Sunday, May 24, 2009

Reality in EVE Online: A Rebuttal

I've been thinking about the EVE Online scenarios in a previous post and how a game can be written that offers a similar freedom and fun but with more realism and less of a hardcore gamer element. As I was thinking about this, a lot of "flaws" started to show up in the two scenarios that could be solved by applying more in-game automation and less of a "wild wild west" approach.



For example, take the Ubiqua Seraph assassination. Although many of that corporation's members likely resigned outright in its aftermath, EVE Online supposedly attracted numerous new players because of the "raw realism" of the events that transpired. But how realistic is it that a group of people could infiltrate a relatively small number of high level positions and then essentially liquidate the entire company? This is hardly real-world, and the flaws are largely to do with in-game corporation management.



Look also at the Nightfreeze scam. This is reminiscent of the Bernie Madoff scandal in recent American news. Essentially, a person claims to invest a large amount of money for a group of people but just shuffles it around and takes a big cut for himself, leaving all of the investors with little to no resources remaining.

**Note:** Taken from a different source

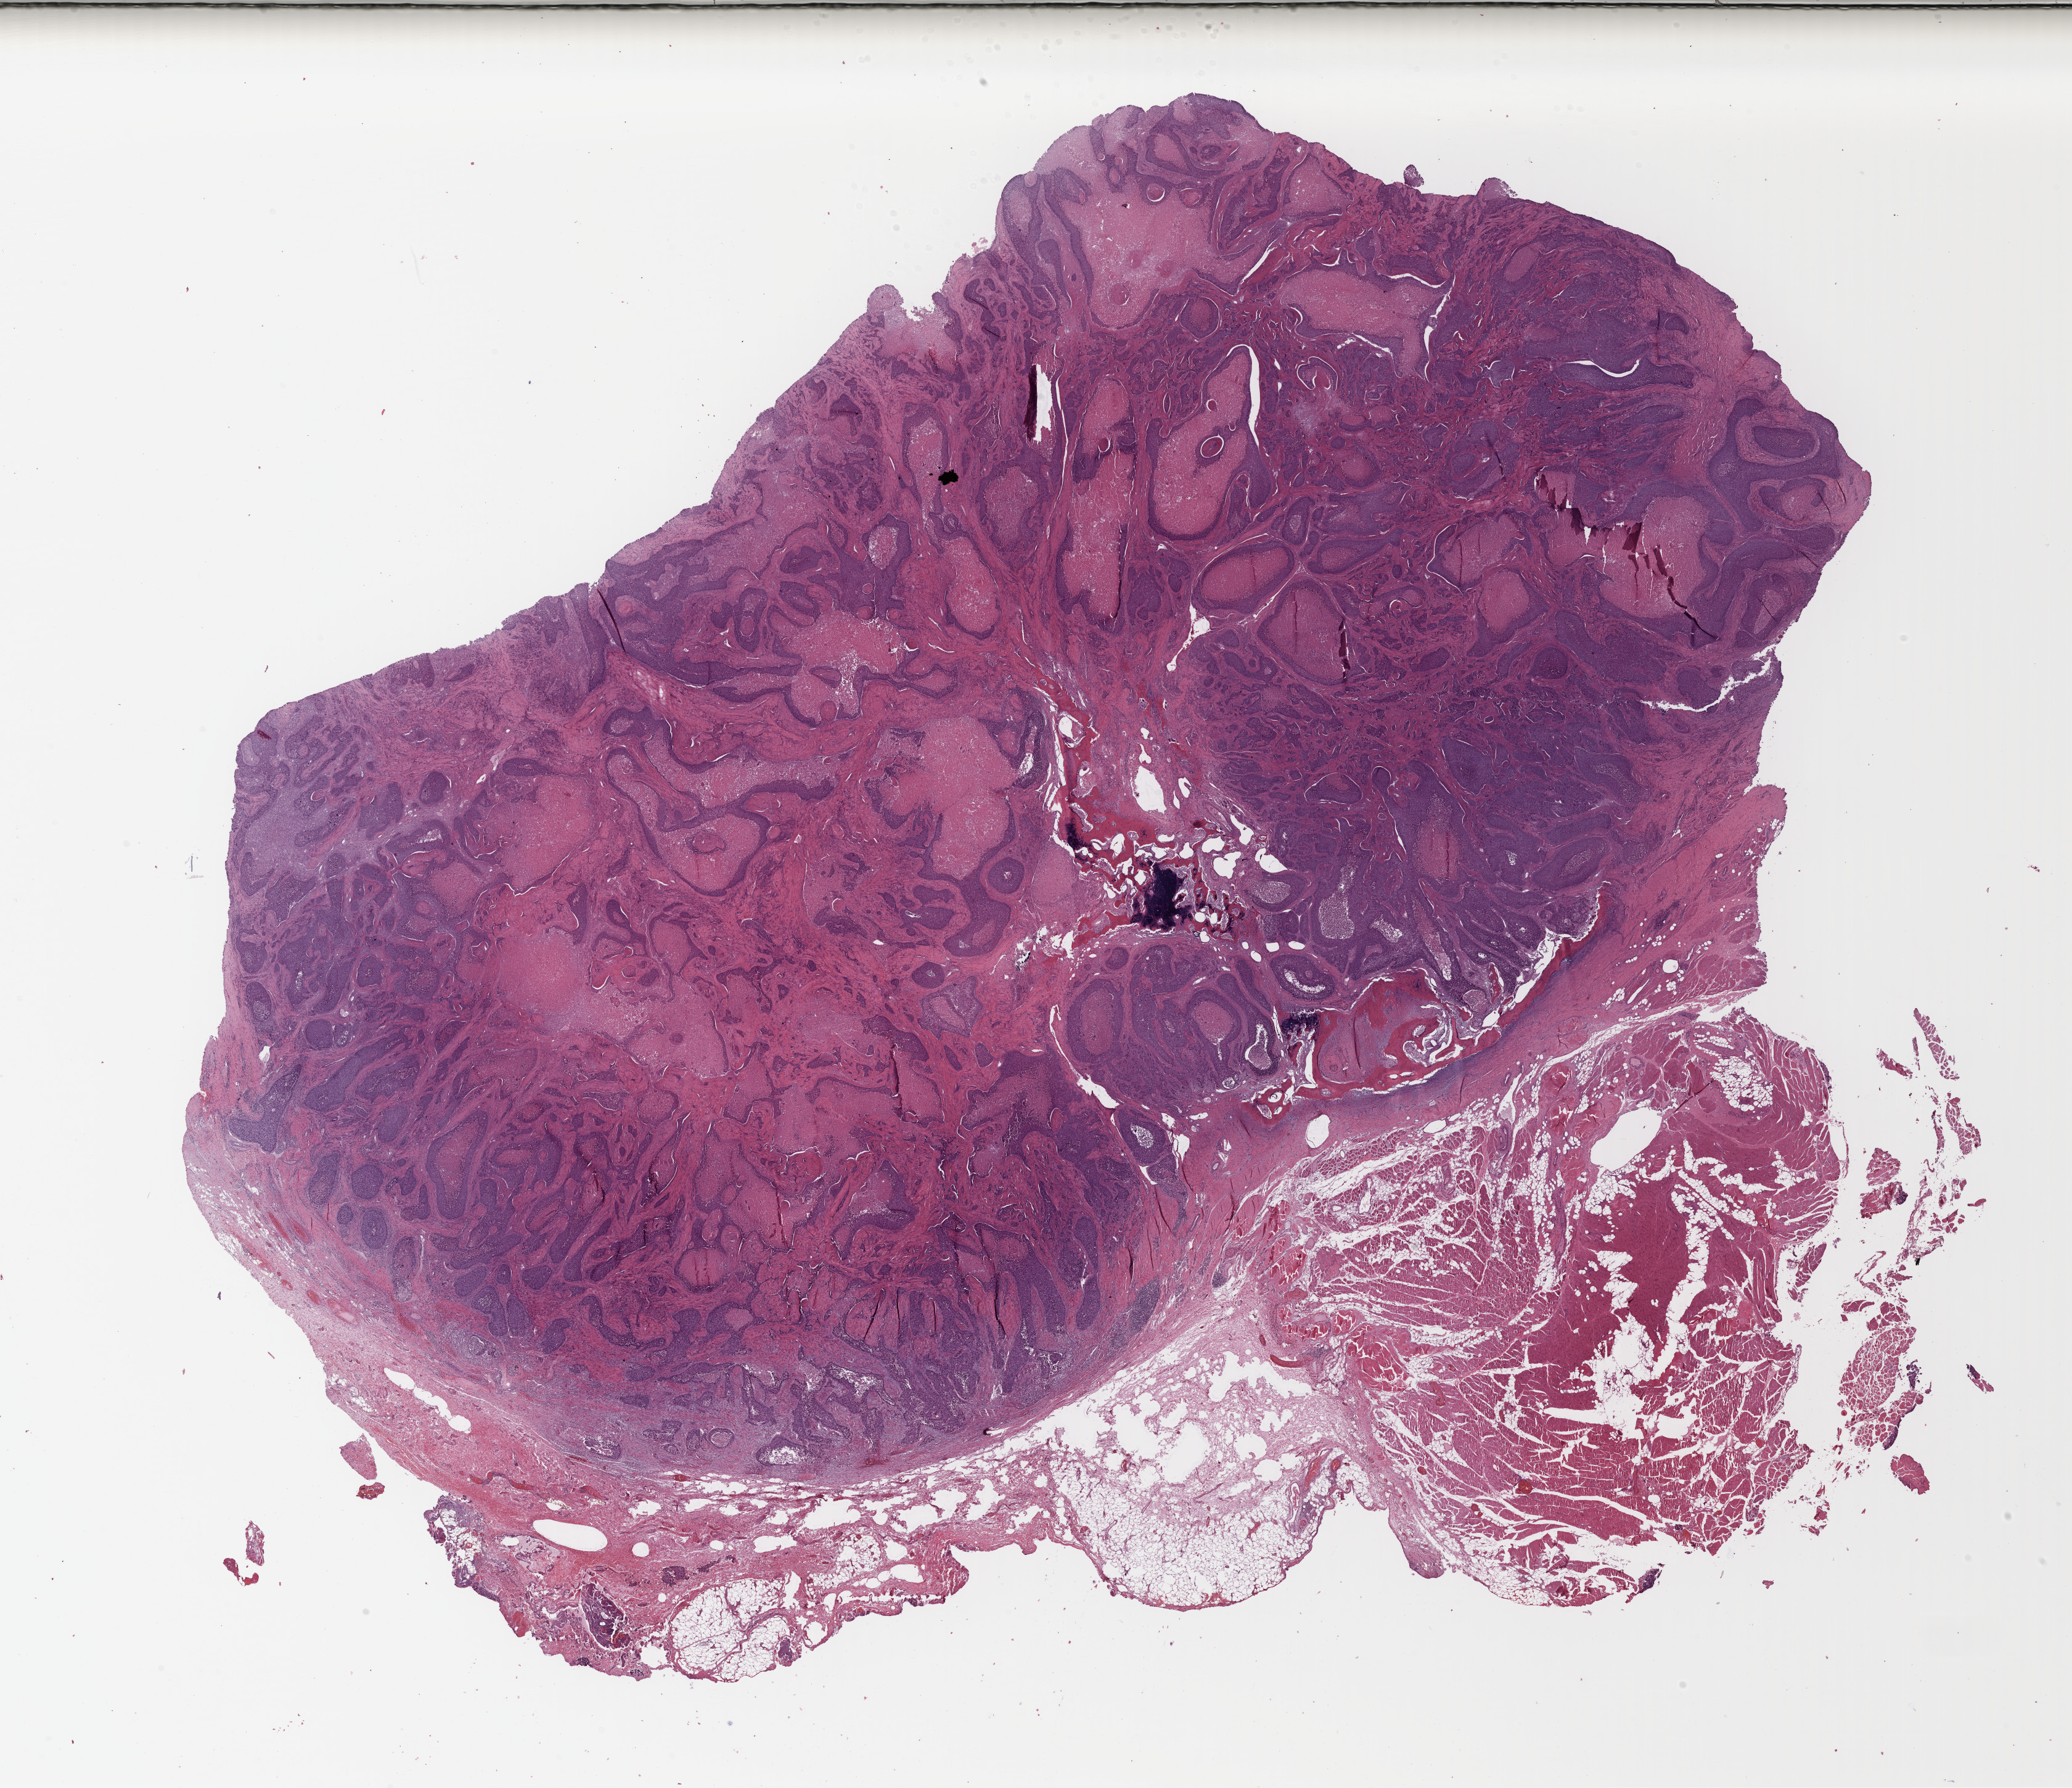
Hematoxylin and eosin (H&E) stained whole-slide image, low-resolution overview of the scanned area, about 26.4 x 22.8 mm (acquisition: 40x scan), formalin-fixed paraffin-embedded (FFPE) diagnostic section, lung, primary tumour sample. Female patient; age at initial diagnosis 45 years.
TNM: T3 N0 M0. AJCC pathologic stage: IIB. Pathologic diagnosis: Squamous cell carcinoma, NOS.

It has been said that the EVE Online manifestation was realistic, but is that totally true? Not really. For one thing, once the scam was revealed, Bernie Madoff didn't get to keep his money. In the EVE scam Nightfreeze immediately quit the game after handing $300 million to some new player, but that would never happen. If Bernie Madoff killed himself that might be equivalent to "quitting the game" but if he walked up to a McDonald's employee and handed him a cheque for billions it's not likely that the American government would have allowed him to keep it.



So, is it possible to have a more realistic in-game situation that allows full player freedom without being so arbitrarily non-interventionist?